A: As a child, I overcame what I considered an embarrassing disability, stuttering, and as an adult, I have learned to use this disability to empower others through service learning and teaching youth and the adults who work alongside them that serving others is how we grow and lead in our communities. I firmly believe that it is important to build relationships and teach leadership through service, because vulnerable populations do not care how much you know, they want to know how much you care. After a life-changing experience on a mission trip to Botswana, Africa, I had a heart and vision to see youth and communities experience one another differently. Our mission is to stand in the gap for vulnerable populations by inspiring youth to transform communities through human-centered action. Leveraging social capital, we specialize in intentionally bringing together organizations in the city – helping groups cross social, racial, and economic boundaries.

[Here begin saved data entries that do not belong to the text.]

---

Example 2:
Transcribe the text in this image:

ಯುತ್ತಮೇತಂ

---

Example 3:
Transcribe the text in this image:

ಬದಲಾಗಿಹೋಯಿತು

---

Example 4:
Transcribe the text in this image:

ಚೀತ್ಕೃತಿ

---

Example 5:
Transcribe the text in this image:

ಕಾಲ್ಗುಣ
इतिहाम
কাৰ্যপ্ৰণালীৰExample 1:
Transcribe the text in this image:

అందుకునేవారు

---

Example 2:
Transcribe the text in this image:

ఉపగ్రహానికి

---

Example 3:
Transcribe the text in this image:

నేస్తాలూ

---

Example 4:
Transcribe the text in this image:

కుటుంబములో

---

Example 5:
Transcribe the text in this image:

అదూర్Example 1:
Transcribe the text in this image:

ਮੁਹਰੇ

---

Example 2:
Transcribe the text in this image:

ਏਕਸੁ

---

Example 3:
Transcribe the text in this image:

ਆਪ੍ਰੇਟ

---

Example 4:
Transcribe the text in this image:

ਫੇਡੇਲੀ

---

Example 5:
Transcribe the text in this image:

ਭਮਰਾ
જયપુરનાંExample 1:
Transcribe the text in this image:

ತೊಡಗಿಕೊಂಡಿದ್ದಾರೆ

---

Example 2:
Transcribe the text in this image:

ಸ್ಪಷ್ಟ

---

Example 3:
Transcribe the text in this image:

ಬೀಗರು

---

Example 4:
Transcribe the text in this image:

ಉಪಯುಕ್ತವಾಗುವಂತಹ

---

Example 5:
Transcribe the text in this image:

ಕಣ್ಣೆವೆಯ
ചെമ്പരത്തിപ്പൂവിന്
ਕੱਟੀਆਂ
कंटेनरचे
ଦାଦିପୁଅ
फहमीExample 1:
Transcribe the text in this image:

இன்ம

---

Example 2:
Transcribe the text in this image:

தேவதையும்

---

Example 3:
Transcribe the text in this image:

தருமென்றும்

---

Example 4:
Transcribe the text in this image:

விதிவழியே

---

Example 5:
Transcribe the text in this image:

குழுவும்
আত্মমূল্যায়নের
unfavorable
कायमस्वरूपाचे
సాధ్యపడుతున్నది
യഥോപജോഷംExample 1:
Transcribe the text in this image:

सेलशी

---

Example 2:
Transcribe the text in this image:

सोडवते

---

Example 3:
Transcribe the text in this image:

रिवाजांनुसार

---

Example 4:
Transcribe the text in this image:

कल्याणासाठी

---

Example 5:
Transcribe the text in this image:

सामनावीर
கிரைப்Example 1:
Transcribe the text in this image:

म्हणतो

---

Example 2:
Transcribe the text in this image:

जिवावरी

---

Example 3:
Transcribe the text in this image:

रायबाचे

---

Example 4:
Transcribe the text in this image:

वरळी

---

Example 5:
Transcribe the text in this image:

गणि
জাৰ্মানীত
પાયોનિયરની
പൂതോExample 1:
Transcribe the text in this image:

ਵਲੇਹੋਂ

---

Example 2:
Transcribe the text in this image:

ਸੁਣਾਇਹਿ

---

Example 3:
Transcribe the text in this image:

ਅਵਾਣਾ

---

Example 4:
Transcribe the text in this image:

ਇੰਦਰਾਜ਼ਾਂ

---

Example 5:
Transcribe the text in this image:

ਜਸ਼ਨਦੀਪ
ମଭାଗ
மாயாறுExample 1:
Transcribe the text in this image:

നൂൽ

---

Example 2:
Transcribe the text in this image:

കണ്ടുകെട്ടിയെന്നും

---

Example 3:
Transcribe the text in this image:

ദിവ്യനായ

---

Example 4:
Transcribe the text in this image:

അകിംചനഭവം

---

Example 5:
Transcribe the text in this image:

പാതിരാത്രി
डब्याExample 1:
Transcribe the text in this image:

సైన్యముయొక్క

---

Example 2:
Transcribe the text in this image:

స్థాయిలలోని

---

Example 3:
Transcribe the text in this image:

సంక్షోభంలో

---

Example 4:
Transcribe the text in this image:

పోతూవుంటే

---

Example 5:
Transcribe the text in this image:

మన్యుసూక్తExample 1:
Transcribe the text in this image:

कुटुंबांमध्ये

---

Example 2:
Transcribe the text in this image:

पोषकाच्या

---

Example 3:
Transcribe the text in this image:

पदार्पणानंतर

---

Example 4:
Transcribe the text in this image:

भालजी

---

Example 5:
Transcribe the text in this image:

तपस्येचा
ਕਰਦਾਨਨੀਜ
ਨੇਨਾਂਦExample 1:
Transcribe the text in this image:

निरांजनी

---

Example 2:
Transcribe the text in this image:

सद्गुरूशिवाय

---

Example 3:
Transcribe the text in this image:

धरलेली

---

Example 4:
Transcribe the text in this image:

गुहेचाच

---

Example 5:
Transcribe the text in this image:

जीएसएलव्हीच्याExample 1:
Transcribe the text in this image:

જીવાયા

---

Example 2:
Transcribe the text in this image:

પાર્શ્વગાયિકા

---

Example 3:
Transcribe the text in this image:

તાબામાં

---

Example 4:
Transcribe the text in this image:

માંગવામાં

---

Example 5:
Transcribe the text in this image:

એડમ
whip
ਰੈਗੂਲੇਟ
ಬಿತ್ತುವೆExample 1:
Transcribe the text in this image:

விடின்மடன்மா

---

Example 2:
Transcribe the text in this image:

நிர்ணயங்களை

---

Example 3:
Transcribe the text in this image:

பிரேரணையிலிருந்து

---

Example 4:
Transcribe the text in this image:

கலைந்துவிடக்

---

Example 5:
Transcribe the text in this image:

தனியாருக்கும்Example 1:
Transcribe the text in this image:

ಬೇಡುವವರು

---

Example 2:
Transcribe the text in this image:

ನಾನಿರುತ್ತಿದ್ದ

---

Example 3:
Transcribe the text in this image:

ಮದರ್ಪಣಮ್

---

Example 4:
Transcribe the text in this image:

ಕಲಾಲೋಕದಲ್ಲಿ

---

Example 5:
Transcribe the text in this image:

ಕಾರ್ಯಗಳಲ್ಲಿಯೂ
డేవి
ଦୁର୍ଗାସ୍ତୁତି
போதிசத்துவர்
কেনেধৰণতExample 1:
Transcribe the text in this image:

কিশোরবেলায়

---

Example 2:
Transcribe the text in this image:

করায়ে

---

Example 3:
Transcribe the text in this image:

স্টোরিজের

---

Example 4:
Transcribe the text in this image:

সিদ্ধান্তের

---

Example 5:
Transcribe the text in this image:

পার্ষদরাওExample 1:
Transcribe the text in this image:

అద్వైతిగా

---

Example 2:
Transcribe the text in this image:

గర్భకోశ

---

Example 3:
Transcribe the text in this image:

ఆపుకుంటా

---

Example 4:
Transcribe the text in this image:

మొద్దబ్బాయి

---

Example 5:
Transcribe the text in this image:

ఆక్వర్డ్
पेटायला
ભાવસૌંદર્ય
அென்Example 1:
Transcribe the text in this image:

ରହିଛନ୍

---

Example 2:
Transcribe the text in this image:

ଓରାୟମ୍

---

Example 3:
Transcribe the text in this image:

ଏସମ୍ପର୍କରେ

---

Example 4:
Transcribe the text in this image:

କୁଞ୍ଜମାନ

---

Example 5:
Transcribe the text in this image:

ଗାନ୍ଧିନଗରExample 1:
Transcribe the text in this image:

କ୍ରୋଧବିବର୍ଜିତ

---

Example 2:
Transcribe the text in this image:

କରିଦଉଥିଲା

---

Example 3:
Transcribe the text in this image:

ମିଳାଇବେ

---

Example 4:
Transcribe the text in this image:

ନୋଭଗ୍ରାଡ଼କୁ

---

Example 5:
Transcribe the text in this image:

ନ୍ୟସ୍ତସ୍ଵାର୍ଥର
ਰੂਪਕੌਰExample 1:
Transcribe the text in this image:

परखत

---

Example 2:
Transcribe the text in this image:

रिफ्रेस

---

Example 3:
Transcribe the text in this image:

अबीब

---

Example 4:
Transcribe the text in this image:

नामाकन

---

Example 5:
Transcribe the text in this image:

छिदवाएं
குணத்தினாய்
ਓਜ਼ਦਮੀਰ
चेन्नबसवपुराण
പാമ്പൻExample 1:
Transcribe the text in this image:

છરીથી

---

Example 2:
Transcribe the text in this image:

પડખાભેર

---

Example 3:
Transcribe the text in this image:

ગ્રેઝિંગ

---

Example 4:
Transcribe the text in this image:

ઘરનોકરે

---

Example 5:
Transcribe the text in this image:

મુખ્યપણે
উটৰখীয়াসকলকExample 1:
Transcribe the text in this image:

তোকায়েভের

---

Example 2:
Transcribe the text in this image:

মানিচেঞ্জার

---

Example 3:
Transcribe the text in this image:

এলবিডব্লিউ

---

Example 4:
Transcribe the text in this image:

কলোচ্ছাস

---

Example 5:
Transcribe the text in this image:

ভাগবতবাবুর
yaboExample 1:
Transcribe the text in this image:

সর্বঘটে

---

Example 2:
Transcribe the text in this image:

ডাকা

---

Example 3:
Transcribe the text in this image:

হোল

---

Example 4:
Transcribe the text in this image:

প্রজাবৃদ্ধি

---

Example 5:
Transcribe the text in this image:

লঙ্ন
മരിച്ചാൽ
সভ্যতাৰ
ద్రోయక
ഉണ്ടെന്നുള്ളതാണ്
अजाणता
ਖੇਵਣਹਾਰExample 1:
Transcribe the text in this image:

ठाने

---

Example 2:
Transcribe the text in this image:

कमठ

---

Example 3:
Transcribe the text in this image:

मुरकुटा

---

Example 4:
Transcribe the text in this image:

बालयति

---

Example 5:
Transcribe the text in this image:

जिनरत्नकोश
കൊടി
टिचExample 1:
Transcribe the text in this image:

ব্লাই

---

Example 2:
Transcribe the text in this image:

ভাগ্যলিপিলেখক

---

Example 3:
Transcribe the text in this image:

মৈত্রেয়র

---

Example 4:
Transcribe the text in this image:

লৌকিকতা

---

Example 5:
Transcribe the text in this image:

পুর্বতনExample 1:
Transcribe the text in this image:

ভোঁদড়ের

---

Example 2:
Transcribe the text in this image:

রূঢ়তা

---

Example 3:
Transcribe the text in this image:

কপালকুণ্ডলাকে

At a systems level, ProAct began not to create another dot on the map of nonprofit organizations doing great work, but rather to intentionally create an efficient system to connect the dots that already exist on the map to help sustain and amplify youth voice and action.
Q: What do you value most as a leader?
A: Faith, vulnerability, transparency, accountability, authenticity, learning.
Q: What is your most pressing leadership challenge right now?
A: The hardest part of using your life to solve a large problem is knowing when it is time to disconnect, so the most pressing leadership challenge I face is being able to have a decent work/life balance especially as I am leading my organization through a growth phase.